The radio series ran from 1952 to 1961. John Dunning wrote that among radio drama enthusiasts, "Gunsmoke is routinely placed among the best shows of any kind and any time." The television series ran for 20 seasons from 1955 to 1975, and lasted for 635 episodes. At the end of its run in 1975, Los Angeles Times columnist Cecil Smith wrote: "Gunsmoke was the dramatization of the American epic legend of the west. Our own Iliad and Odyssey, created from standard elements of the dime novel and the pulp western as romanticized by [Ned] Buntline, [Bret] Harte, and [Mark] Twain. It was ever the stuff of legend."

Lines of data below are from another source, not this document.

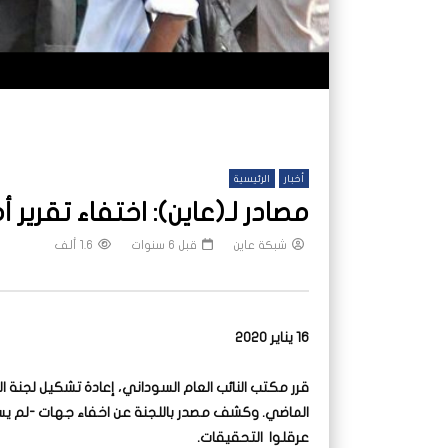
أخبار
الرئيسية
مصادر لـ(عاين): اختفاء تقرير أ
شبكة عاين
قبل 6 سنوات
1.6 ألف
16 يناير 2020
الماضي. وكشف مصدر باللجنة عن اخفاء جهات -لم يسمها
عرقلوا التحقيقات.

In the late 1940s, CBS chairman William S. Paley, a fan of the Philip Marlowe radio serial, asked his programming chief, Hubell Robinson, to develop a hardboiled Western series, a show about a "Philip Marlowe of the Old West". Robinson instructed his West Coast CBS Vice President, Harry Ackerman, who had developed the Philip Marlowe series, to take on the task.
Ackerman and his scriptwriters, Mort Fine and David Friedkin, created an audition script called "Mark Dillon Goes to Gouge Eye" based on one of their Michael Shayne radio scripts, "The Crooked Wheel". Two auditions were created in 1949. The first was very much like a hardboiled detective series and starred Michael Rye (credited as Rye Billsbury) as Dillon; the second starred Straight Arrow actor Howard Culver in a more Western, lighter version of the same script. CBS liked the Culver version better, and Ackerman was told to proceed.